Se c’è un settore destinato a crescere nei prossimi anni, è quello del food delivery, ossia delle consegne di cibo a domicilio, che, secondo gli studi di Rocket Internet (www.rocket-internet.com), nel 2019 varrà qualcosa come 90 miliardi di dollari, ossia il 16% dell’intero fatturato del comparto della ristorazione a livello globale. Ecco perché, su questo campo, la sfida tra i big dell’economia digitale si sta facendo quanto mai calda: da una parte “Uber” (www.uber.com), pronta a trasformare la sua rete capillare di autisti in pony express addetti alle consegne di pasti, espandendosi così ben oltre il ride-sharing.
L’app americana infatti è pronta a lanciare “UberEats” in almeno dieci grandi città degli Stati Uniti, consentendo quindi agli utenti di ordinare cibo da una lista di ristoranti convenzionati e riceverlo poi a casa entro pochi minuti, sfruttando le corse degli autisti, come in realtà succede già in alcune metropoli durante l’orario del pranzo.

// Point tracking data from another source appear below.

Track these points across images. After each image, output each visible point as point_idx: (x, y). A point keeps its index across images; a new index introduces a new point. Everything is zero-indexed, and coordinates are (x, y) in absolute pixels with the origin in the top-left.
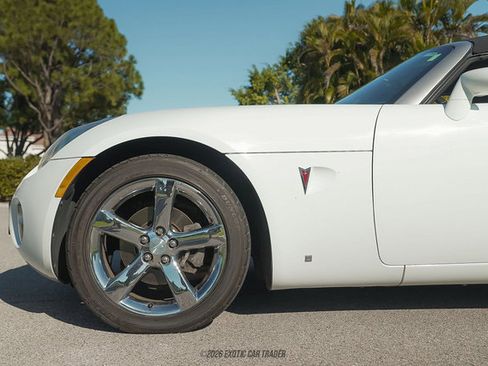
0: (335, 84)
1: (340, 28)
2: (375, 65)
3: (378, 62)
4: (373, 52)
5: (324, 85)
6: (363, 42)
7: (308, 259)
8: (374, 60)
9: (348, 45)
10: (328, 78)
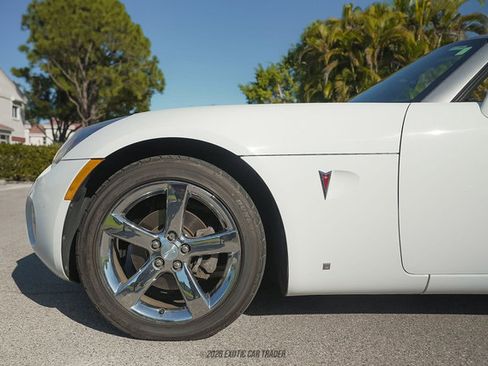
0: (332, 79)
1: (338, 29)
2: (370, 62)
4: (369, 51)
5: (323, 80)
6: (360, 41)
7: (326, 267)
8: (369, 58)
9: (346, 44)
10: (327, 75)
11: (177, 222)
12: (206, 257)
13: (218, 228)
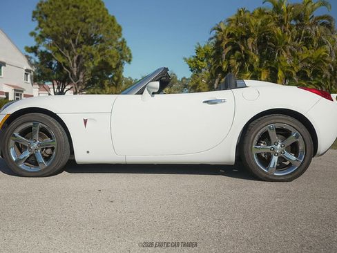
0: (228, 58)
1: (233, 25)
2: (250, 48)
3: (252, 46)
5: (222, 59)
6: (244, 34)
8: (250, 45)
9: (237, 35)
10: (224, 55)
11: (37, 136)
12: (47, 148)
13: (50, 136)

Un modello certamente applicabile anche in altri mercati e, non a caso, Uber è già alla ricerca di un direttore generale a cui far gestire il servizio a Parigi. Dall’altra, il principale competitor, Amazon (www.amazon.com), il gigante di Jeff Bezos che, proprio in questi stessi giorni, ha annunciato l’intenzione di introdurre “Amazon Restaurants” anche a Chicago, per i clienti abbonati a Prime Now.
Nel Vecchio Continente, invece, sono attive in questo settore soprattutto aziende nazionali, con “Alloresto”, “Resto-Inn” e “Chronoresto” in Francia, “Take Eat Easy” in Belgio, “Deliveroo” in Gran Bretagna e “Foodora” in Germania.